Referring to the situation in northwest Syria, Mueller said that the situation remains alarming as Syrian government forces and their allies continue to shell and conduct airstrikes on areas under the control of non-state armed groups, including listed terrorist entities, in Idlib and Aleppo. She noted that non-state armed groups, for their part, have escalated attacks against areas controlled by Government forces in southern Idlib and Aleppo. Civilians on both sides of the frontline suffer the consequences.
Mueller pointed out that the humanitarian situation remains serious in northeast Syria even as hostilities have decreased in recent weeks.
“After Turkey and allied non-state armed groups launched ‘Operation Peace Spring’ in the area between Tal Abyad and Ras al-Ayn in Syria on 9 October, over 200,000 people fled the area. As of 26 November, 123,000 people had returned to their areas of origin. More than 70,000 people remain displaced from Hasakah, Raqqah and Aleppo governorates. Nearly 17,000 people have fled into Iraq.”
Mueller said that humanitarian organizations have mounted a significant response to assist hundreds of thousands of people affected by hostilities in the northeast, adding; “As the Secretary-General notes, humanitarian organizations in the area have been very adaptive to ensure the necessary assistance reaches those most in need. With some 1.8 million people in need in northeast Syria, the task is considerable.”
Mueller continued: “Rapid and unimpeded humanitarian access remains essential for all facets of the ongoing humanitarian response in the northeast. Assessments must be facilitated to identify the most pressing needs and vulnerable populations. Supply lines via the M4 highway and various border crossings must remain open for humanitarian cargo. The delivery of humanitarian assistance must be allowed without interference by the parties. Finally, monitoring missions must be allowed in order to confirm needs are being met. We expect all parties to the conflict to facilitate a sustained and scaled-up coordinated response.”
The UN official also mentioned the situation in Al-Hol camp which -she said- also requires a dedicated and urgent response.
“As noted in the Secretary-General’s report, some 68,400 people remain in the camp, 94 per cent of whom are women and children. I join OHCHR in urging governments to immediately take back their nationals who are most vulnerable. Many of these individuals, including orphans and unaccompanied children, may require further assistance given potential abuse and trauma. Ultimately, though, their best chance to have a better future is for their governments to respond.”

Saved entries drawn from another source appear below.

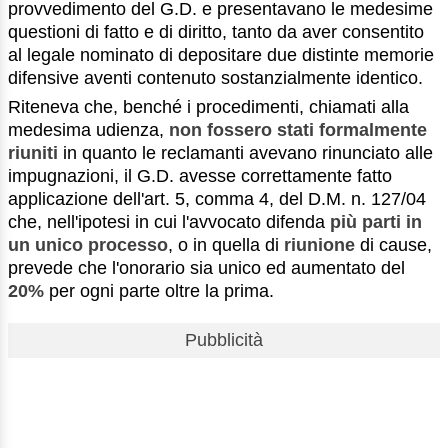
provvedimento del G.D. e presentavano le medesime
questioni di fatto e di diritto, tanto da aver consentito
al legale nominato di depositare due distinte memorie
difensive aventi contenuto sostanzialmente identico.
Riteneva che, benché i procedimenti, chiamati alla
medesima udienza,
non fossero stati formalmente
riuniti
in quanto le reclamanti avevano rinunciato alle
impugnazioni, il G.D. avesse correttamente fatto
applicazione dell'art. 5, comma 4, del D.M. n. 127/04
che, nell'ipotesi in cui l'avvocato difenda
più parti in
un unico processo
, o in quella di
riunione
di cause,
prevede che l'onorario sia unico ed aumentato del
20%
per ogni parte oltre la prima.
Pubblicità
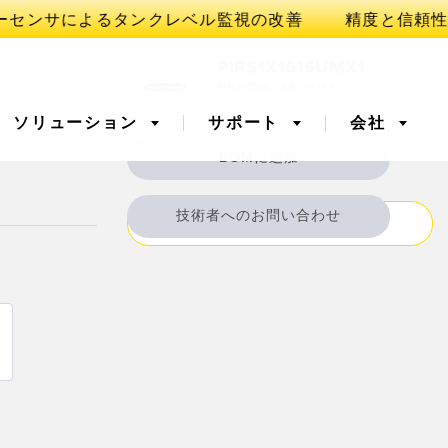
PIRS1X1615UMX1
商品の詳細L: 急曲げ半径光ファイバ
ソリューション
サポート
会社
BOMに追加
ORY
技術者へのお問い合わせ
仕様
イ
ベルの監視
3D TOF
予知保全および予防保全の
ための状態監視
バ増幅器
光ファイバ
出
工場内通信
ゥライトセンサ
温度 & 振動センサ
Sensors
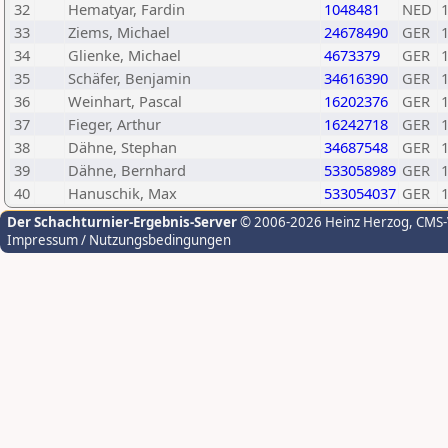
32
Hematyar, Fardin
1048481
NED
33
Ziems, Michael
24678490
GER
34
Glienke, Michael
4673379
GER
35
Schäfer, Benjamin
34616390
GER
36
Weinhart, Pascal
16202376
GER
37
Fieger, Arthur
16242718
GER
38
Dähne, Stephan
34687548
GER
39
Dähne, Bernhard
533058989
GER
40
Hanuschik, Max
533054037
GER
Der Schachturnier-Ergebnis-Server
© 2006-2026 Heinz Herzog
, CMS
Impressum / Nutzungsbedingungen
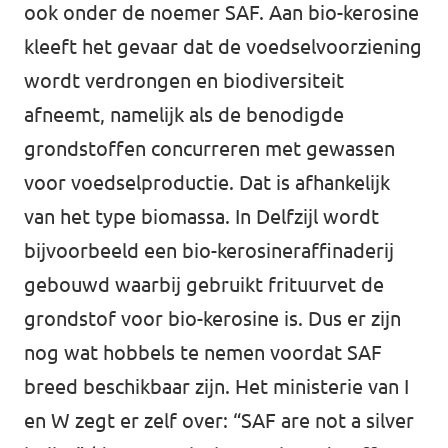
ook onder de noemer SAF. Aan bio-kerosine
kleeft het gevaar dat de voedselvoorziening
wordt verdrongen en biodiversiteit
afneemt, namelijk als de benodigde
grondstoffen concurreren met gewassen
voor voedselproductie. Dat is afhankelijk
van het type biomassa. In Delfzijl wordt
bijvoorbeeld een bio-kerosineraffinaderij
gebouwd waarbij gebruikt frituurvet de
grondstof voor bio-kerosine is. Dus er zijn
nog wat hobbels te nemen voordat SAF
breed beschikbaar zijn. Het ministerie van I
en W zegt er zelf over: “SAF are not a silver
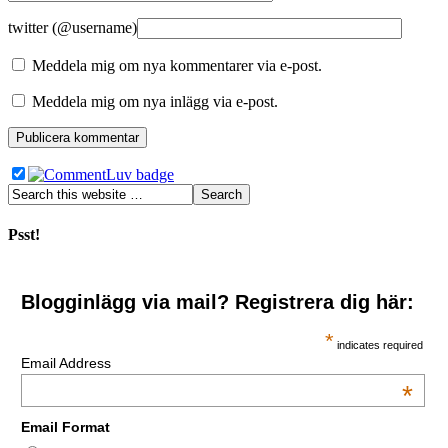
twitter (@username)
Meddela mig om nya kommentarer via e-post.
Meddela mig om nya inlägg via e-post.
Psst!
Blogginlägg via mail? Registrera dig här:
*
indicates required
Email Address
*
Email Format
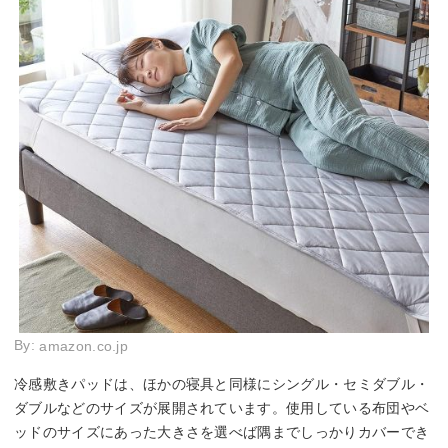
By:
amazon.co.jp
冷感敷きパッドは、ほかの寝具と同様にシングル・セミダブル・
ダブルなどのサイズが展開されています。使用している布団やベ
ッドのサイズにあった大きさを選べば隅までしっかりカバーでき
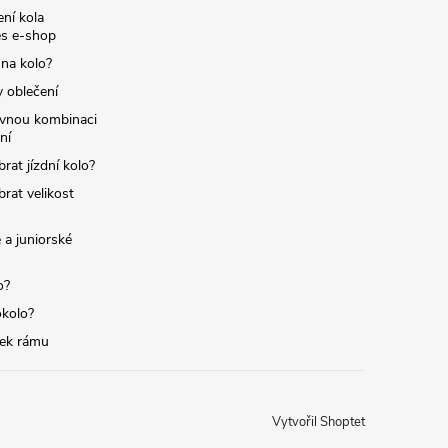
ní kola
s e-shop
 na kolo?
y oblečení
ávnou kombinaci
ní
brat jízdní kolo?
brat velikost
 a juniorské
o?
okolo?
tek rámu
Vytvořil Shoptet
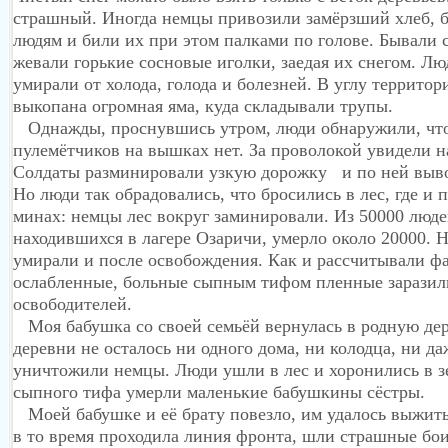
страшный. Иногда немцы привозили замёрзший хлеб, б
людям и били их при этом палками по голове. Бывали с
жевали горькие сосновые иголки, заедая их снегом. Лю
умирали от холода, голода и болезней. В углу территор
выкопана огромная яма, куда складывали трупы.
Однажды, проснувшись утром, люди обнаружили, чт
пулемётчиков на вышках нет. За проволокой увидели н
Солдаты разминировали узкую дорожку и по ней вы
Но люди так обрадовались, что бросились в лес, где и 
минах: немцы лес вокруг заминировали. Из 50000 люде
находившихся в лагере Озаричи, умерло около 20000. 
умирали и после освобождения. Как и рассчитывали ф
ослабленные, больные сыпным тифом пленные заразил
освободителей.
Моя бабушка со своей семьёй вернулась в родную де
деревни не осталось ни одного дома, ни колодца, ни да
уничтожили немцы. Люди ушли в лес и хоронились в з
сыпного тифа умерли маленькие бабушкины сёстры.
Моей бабушке и её брату повезло, им удалось выжить
в то время проходила линия фронта, шли страшные бо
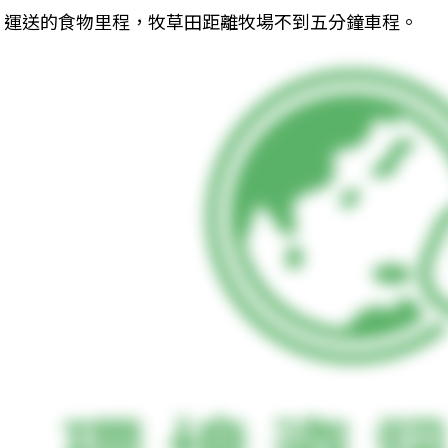
運送的食物里程，牧草田距離牧場不到五分鐘車程。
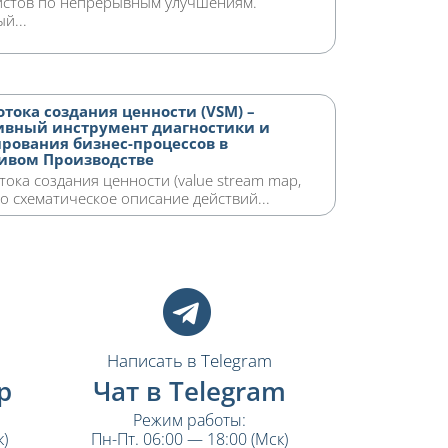
истов по непрерывным улучшениям.
й...
отока создания ценности (VSM) –
ивный инструмент диагностики и
рования бизнес-процессов в
ивом Производстве
тока создания ценности (value stream map,
то схематическое описание действий...
Написать в Telegram
p
Чат в Telegram
Режим работы:
)
Пн-Пт. 06:00 — 18:00 (Мск)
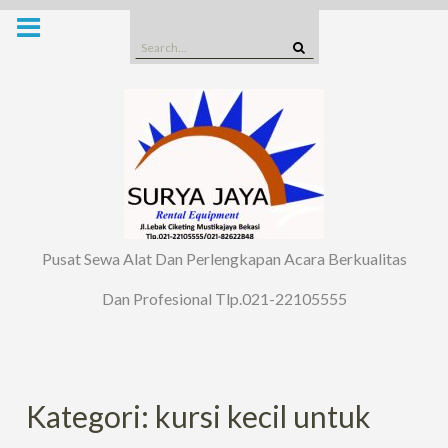
Skip
to
Search
content
for:
Pusat Sewa Alat Dan Perlengkapan Acara Berkualitas
Dan Profesional Tlp.021-22105555
Kategori: kursi kecil untuk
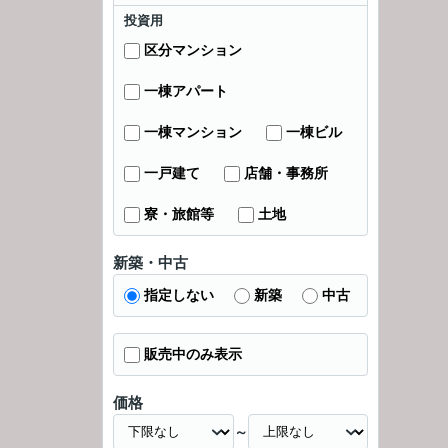
投資用
区分マンション
一棟アパート
一棟マンション
一棟ビル
一戸建て
店舗・事務所
寮・旅館等
土地
新築・中古
指定しない
新築
中古
販売中のみ表示
価格
～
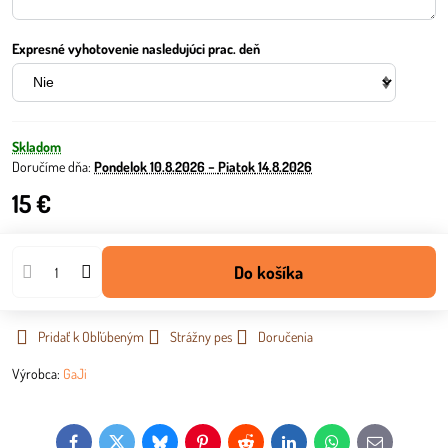
Expresné vyhotovenie nasledujúci prac. deň
Skladom
Doručíme dňa:
Pondelok
10.8.2026 −
Piatok
14.8.2026
15 €
Do košíka
Pridať k Obľúbeným
Strážny pes
Doručenia
Výrobca:
GaJi
Facebook
Twitter
Bluesky
Pinterest
Reddit
LinkedIn
WhatsApp
E-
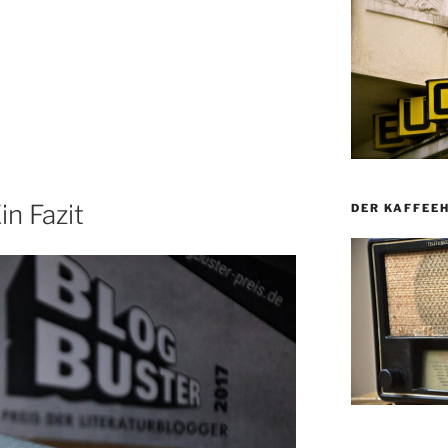
in Fazit
DER KAFFEE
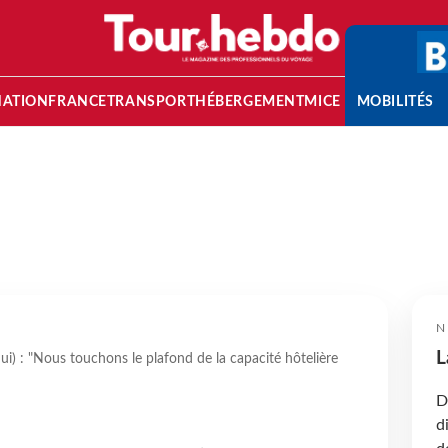
NATION
FRANCE
TRANSPORT
HÉBERGEMENT
MICE
MOBILITÉS
N
L
ui) : "Nous touchons le plafond de la capacité hôtelière
D
d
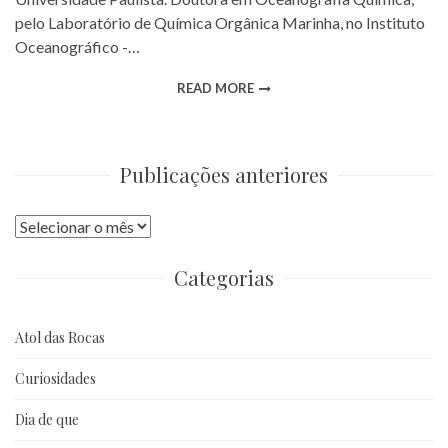
pelo Laboratório de Química Orgânica Marinha, no Instituto
Oceanográfico -…
READ MORE
Publicações anteriores
Publicações
anteriores
Categorias
Atol das Rocas
Curiosidades
Dia de que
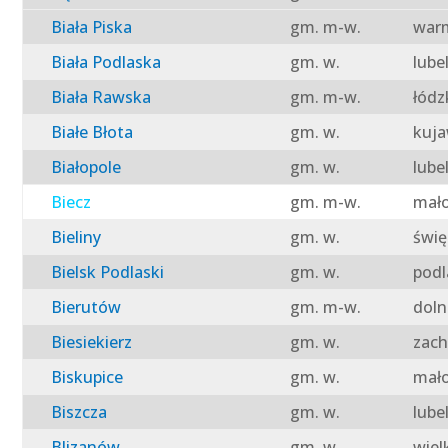
Biała Piska
gm. m-w.
warm
Biała Podlaska
gm. w.
lube
Biała Rawska
gm. m-w.
łódz
Białe Błota
gm. w.
kuja
Białopole
gm. w.
lube
Biecz
gm. m-w.
mało
Bieliny
gm. w.
świę
Bielsk Podlaski
gm. w.
podl
Bierutów
gm. m-w.
doln
Biesiekierz
gm. w.
zach
Biskupice
gm. w.
mało
Biszcza
gm. w.
lube
Blizanów
gm. w.
wiel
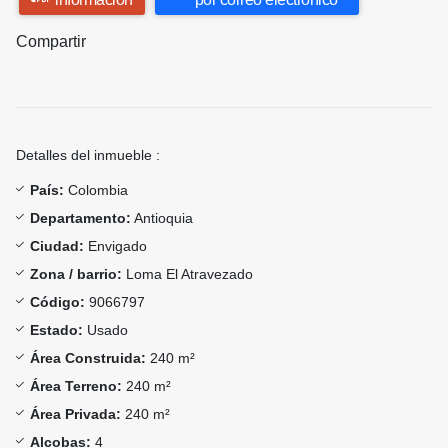
Compartir
Detalles del inmueble :
País:
Colombia
Departamento:
Antioquia
Ciudad:
Envigado
Zona / barrio:
Loma El Atravezado
Código:
9066797
Estado:
Usado
Área Construida:
240 m²
Área Terreno:
240 m²
Área Privada:
240 m²
Alcobas:
4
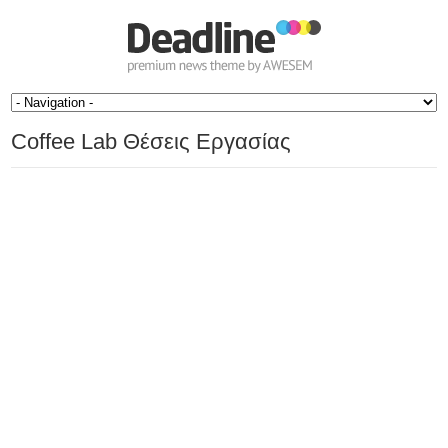
Coffee Lab Θέσεις Εργασίας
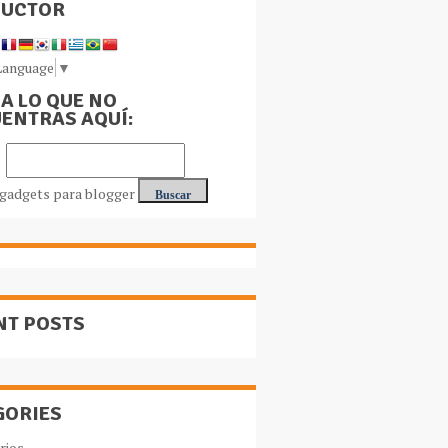
DUCTOR
Language
▼
A LO QUE NO
ENTRAS AQUÍ:
NT POSTS
GORIES
rios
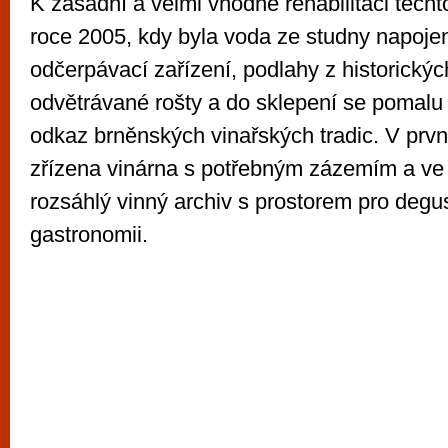
K zásadní a velmi vhodné rehabilitaci těcht
roce 2005, kdy byla voda ze studny napojen
odčerpávací zařízení, podlahy z historických
odvětrávané rošty a do sklepení se pomalu 
odkaz brněnských vinařských tradic. V prv
zřízena vinárna s potřebným zázemím a ve 
rozsáhlý vinný archiv s prostorem pro degus
gastronomii.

Citing the Under-Secretary-General’s briefing last month, Mueller noted that the humanitarian situation in northwest and northeast Syria would be markedly worse without the cross-border humanitarian operation; “The aid provided through the modalities set out in your resolutions have staved off an even larger humanitarian crisis inside Syria. Without the cross-border operation, we would see an immediate end of aid supporting millions of civilians. That would cause a rapid increase in hunger and disease, resulting in death, suffering and further displacement—including across-borders—for a vulnerable population who have already suffered unspeakable tragedy as a result of almost nine years of conflict.”
Mueller also remarked that insecurity continues to endanger civilians across much of Syria, including areas away from frontlines. She said; “Earlier this month, for example, OHCHR warned about the increasing number of incidents in north Syria involving improvised explosive devices in marketplaces, residential neighborhoods and other populated areas. Some 49 incidents have been verified since late October, 43 of which were in areas under the control of Turkish forces and affiliated non-state armed groups. At least 78 civilians were killed, and more than 300 persons were injured in these incidents.”